Microsoft Shows Off Adaptive, Multilingual Text to Speech System

← Back to Stories (view on slashdot.org)

Microsoft Shows Off Adaptive, Multilingual Text to Speech System

Posted by ryuzaki0 on Monday March 12, 2012 @02:10PM from the still-no-sign-of-warp-drives dept.

MrSeb writes about a really cool project from Microsoft's speech research group. From the article: "Microsoft Research has shown off software that translates your spoken words into another language while preserving the accent, timbre, and intonation of your actual voice. In a demo of the prototype software, Rick Rashid, Microsoft's chief research officer, said a long sentence in English, and then had it translated into Spanish, Italian, and Mandarin. You can definitely hear an edge of digitized 'Microsoft Sam,' but overall it's remarkable how the three translations still sound just like Rashid. The translation requires an hour of training, but after that there's no reason why it couldn't be run in real time on a smartphone, or near-real-time with a cloud backend. Imagine this tech in a two-way setup. You speak into your smartphone, and it comes out in their language. Then, the person you're talking to speaks into your smartphone and their voice comes out in your language." The Techfest 2012 keynote has a demo of the technology around minute 13:00.

17 of 171 comments (clear)

Min score:

Reason:

Sort:

The big boss was impressed by another demo by Anonymous Coward · 2012-03-12 14:18 · Score: 5, Funny

"Programmeurs, programmeurs, programmeurs, programmeurs, programmeurs!"
First translation fail by HBI · 2012-03-12 14:24 · Score: 5, Funny

"My hovercraft is full of eels" would have been perfect.

--
HBI's Law: Frequency of calling others Nazis is directly correlated with the likelihood of the accuser being Communist.
1. Re:First translation fail by mug+funky · 2012-03-12 16:36 · Score: 3, Funny
  
  instead of bobcat, hovercraft contained eels. would not buy again.
Re:Do they sound alike? by Pseudonym+Authority · 2012-03-12 14:48 · Score: 5, Funny

I completely agree. It is total garbage and if it isn't absolutely flawless in every possible regard, then it should not even have been attempted.
Re:I see where this is headed. by poetmatt · 2012-03-12 14:51 · Score: 3, Funny

I want to hear a TTS that can turn Punjabi into Valley Girl.
Re:Given the torment that foreign language class by cptdondo · 2012-03-12 15:16 · Score: 3, Informative

Hehe....

Problem to solve
In the Slashdot story on Microsoft's speech software, which languages was Rick Rashid's English sentence translated into during the demo? List all of them.

Data excerpts

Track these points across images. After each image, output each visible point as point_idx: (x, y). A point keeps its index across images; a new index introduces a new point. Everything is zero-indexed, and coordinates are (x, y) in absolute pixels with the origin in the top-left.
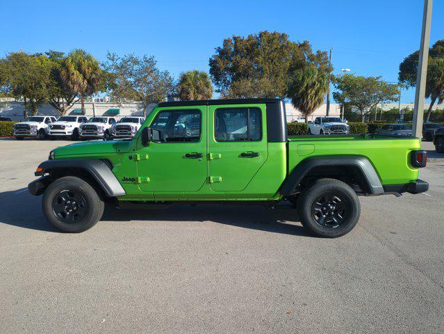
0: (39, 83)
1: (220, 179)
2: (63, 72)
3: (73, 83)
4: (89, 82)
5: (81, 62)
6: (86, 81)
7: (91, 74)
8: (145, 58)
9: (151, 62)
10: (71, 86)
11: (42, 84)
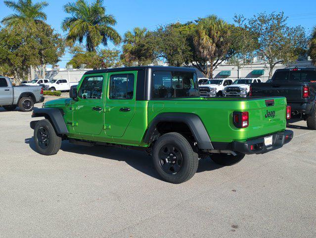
0: (176, 50)
1: (110, 127)
2: (196, 38)
3: (203, 48)
4: (217, 46)
5: (212, 26)
6: (214, 44)
7: (220, 37)
8: (273, 15)
9: (279, 19)
10: (202, 50)
11: (179, 50)
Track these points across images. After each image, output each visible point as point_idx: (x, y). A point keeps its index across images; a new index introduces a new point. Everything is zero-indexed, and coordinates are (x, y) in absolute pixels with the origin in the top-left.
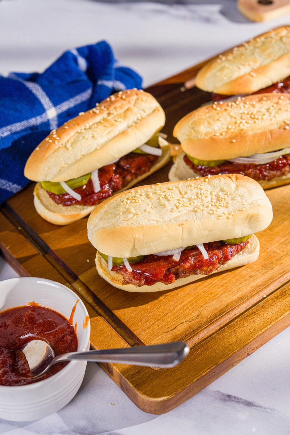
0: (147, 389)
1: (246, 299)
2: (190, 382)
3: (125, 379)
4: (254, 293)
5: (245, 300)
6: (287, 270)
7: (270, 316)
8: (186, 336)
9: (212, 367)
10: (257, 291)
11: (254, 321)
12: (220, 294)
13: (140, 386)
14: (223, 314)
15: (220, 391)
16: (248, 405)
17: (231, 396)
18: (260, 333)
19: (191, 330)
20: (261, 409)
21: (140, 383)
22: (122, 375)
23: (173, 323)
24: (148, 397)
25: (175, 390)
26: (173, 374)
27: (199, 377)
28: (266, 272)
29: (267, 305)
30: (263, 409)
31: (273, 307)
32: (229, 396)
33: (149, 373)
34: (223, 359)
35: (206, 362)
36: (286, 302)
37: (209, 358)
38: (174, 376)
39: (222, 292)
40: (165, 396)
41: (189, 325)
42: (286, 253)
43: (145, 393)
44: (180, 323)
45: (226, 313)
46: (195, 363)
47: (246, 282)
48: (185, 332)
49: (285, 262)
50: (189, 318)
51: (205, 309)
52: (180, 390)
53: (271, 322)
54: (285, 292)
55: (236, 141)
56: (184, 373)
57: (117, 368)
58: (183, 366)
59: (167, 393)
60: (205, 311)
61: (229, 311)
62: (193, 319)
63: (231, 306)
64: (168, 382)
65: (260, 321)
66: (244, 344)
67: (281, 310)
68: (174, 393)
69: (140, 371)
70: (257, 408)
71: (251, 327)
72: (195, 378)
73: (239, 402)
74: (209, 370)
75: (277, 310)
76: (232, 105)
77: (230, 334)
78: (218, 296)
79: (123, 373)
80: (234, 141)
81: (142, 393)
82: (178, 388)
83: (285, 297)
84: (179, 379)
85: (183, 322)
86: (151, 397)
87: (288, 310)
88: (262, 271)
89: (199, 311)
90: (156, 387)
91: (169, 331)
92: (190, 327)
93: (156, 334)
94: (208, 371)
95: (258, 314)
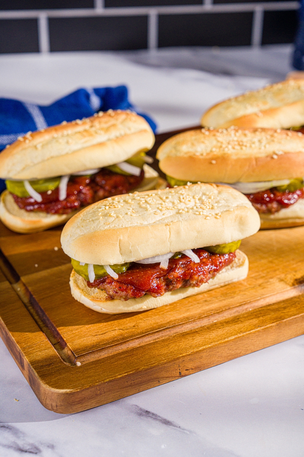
0: (52, 380)
1: (192, 320)
2: (101, 380)
3: (32, 368)
4: (204, 316)
5: (190, 320)
6: (248, 301)
7: (212, 337)
8: (113, 341)
9: (131, 371)
10: (207, 314)
11: (193, 339)
12: (166, 311)
13: (45, 377)
14: (162, 329)
15: (138, 405)
16: (165, 424)
17: (149, 412)
18: (195, 350)
19: (121, 337)
20: (179, 430)
21: (46, 374)
22: (30, 365)
23: (104, 329)
24: (50, 387)
25: (81, 385)
26: (85, 372)
27: (112, 378)
28: (224, 300)
29: (213, 328)
30: (181, 430)
31: (219, 330)
32: (147, 412)
33: (60, 367)
34: (146, 366)
35: (125, 366)
36: (235, 328)
37: (131, 364)
38: (86, 374)
39: (169, 310)
40: (69, 389)
41: (121, 333)
42: (252, 286)
43: (48, 383)
44: (112, 330)
45: (166, 329)
46: (113, 365)
47: (198, 305)
48: (114, 338)
49: (249, 294)
50: (123, 327)
51: (144, 321)
52: (87, 386)
53: (212, 343)
54: (238, 319)
55: (217, 163)
56: (98, 372)
57: (28, 358)
58: (99, 366)
59: (71, 386)
60: (144, 323)
61: (170, 327)
62: (127, 328)
63: (173, 323)
64: (77, 378)
65: (200, 340)
66: (174, 357)
67: (227, 334)
68: (79, 388)
69: (51, 364)
70: (175, 428)
71: (188, 343)
72: (108, 378)
73: (157, 419)
74: (126, 374)
75: (222, 333)
76: (222, 132)
77: (162, 346)
78: (163, 312)
79: (32, 364)
80: (214, 162)
81: (45, 382)
82: (85, 384)
83: (236, 323)
84: (90, 377)
85: (115, 330)
86: (53, 387)
87: (235, 335)
88: (220, 298)
89: (136, 323)
90: (63, 380)
91: (97, 335)
92: (121, 335)
93: (82, 335)
94: (124, 375)
95: (200, 334)
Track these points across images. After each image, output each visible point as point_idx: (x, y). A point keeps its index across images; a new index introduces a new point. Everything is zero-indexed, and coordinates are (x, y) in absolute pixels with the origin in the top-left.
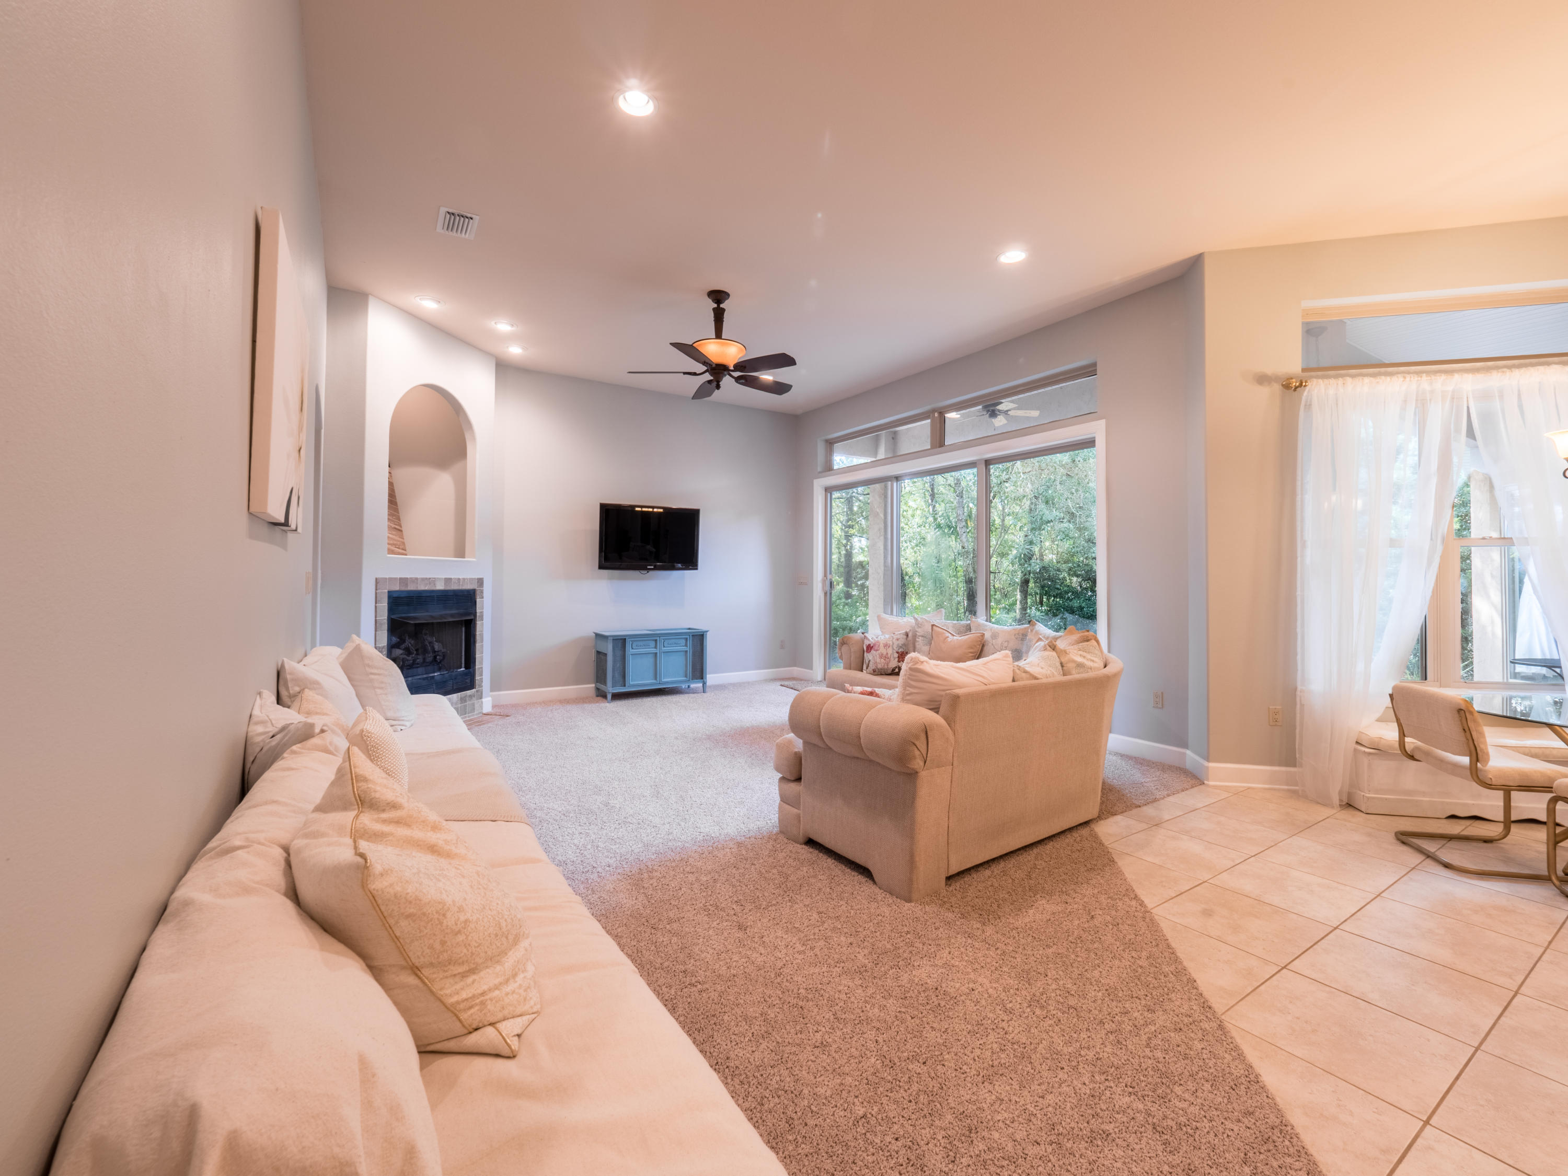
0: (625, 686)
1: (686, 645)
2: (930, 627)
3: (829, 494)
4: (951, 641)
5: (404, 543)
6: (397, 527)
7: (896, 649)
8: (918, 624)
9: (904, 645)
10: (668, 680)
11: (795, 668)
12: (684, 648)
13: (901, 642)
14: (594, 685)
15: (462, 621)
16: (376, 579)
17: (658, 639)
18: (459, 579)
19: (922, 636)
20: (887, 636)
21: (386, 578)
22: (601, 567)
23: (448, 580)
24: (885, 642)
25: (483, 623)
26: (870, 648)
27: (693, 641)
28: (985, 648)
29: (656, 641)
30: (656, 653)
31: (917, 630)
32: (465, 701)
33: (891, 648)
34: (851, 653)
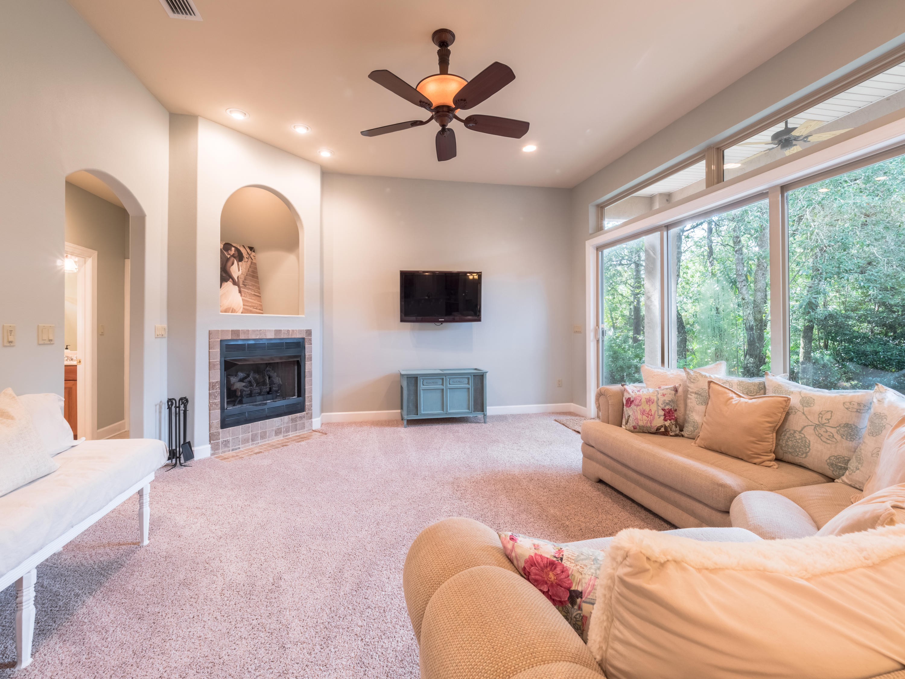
0: (417, 414)
1: (468, 383)
2: (707, 384)
3: (600, 253)
4: (736, 404)
5: (261, 305)
6: (256, 294)
7: (662, 406)
8: (691, 379)
9: (672, 401)
10: (453, 411)
11: (572, 404)
12: (467, 386)
13: (667, 398)
14: (400, 411)
15: (294, 361)
16: (209, 331)
17: (444, 377)
18: (288, 331)
19: (696, 393)
20: (651, 390)
21: (219, 331)
22: (402, 320)
23: (278, 332)
24: (648, 397)
25: (311, 363)
26: (630, 402)
27: (474, 379)
28: (791, 417)
29: (443, 379)
30: (443, 389)
31: (689, 385)
32: (296, 421)
33: (655, 404)
34: (609, 405)
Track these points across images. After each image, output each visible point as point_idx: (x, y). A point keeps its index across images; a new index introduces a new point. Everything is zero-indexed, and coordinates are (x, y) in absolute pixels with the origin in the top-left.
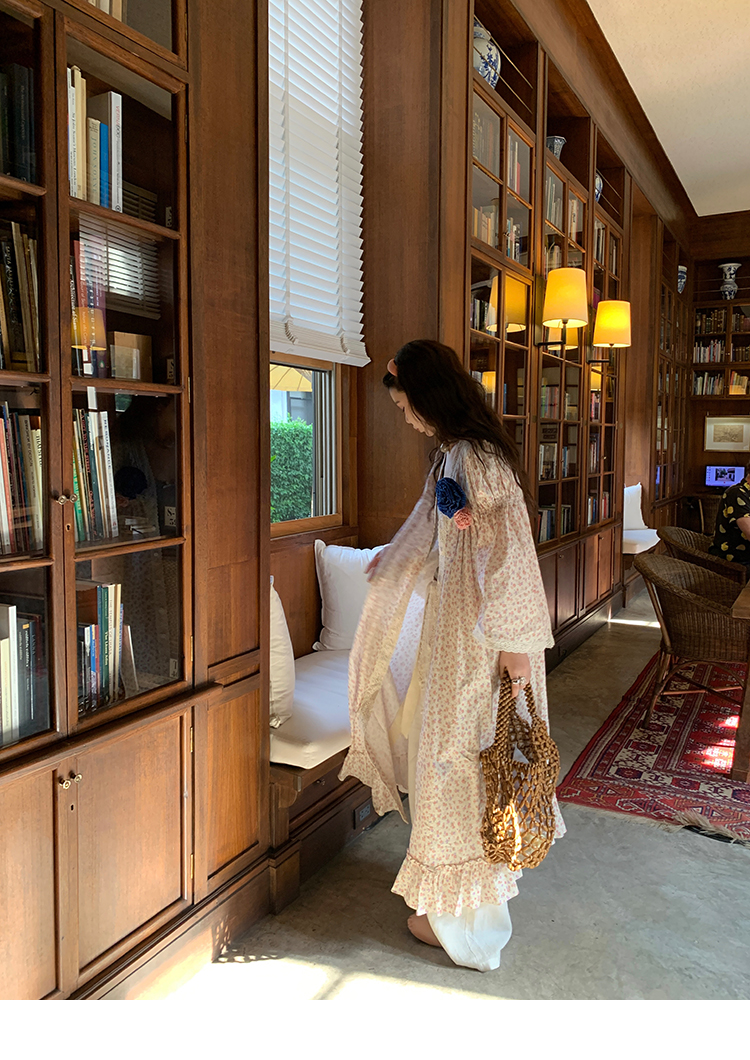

Written response
Spanish, Italian, and Mandarin.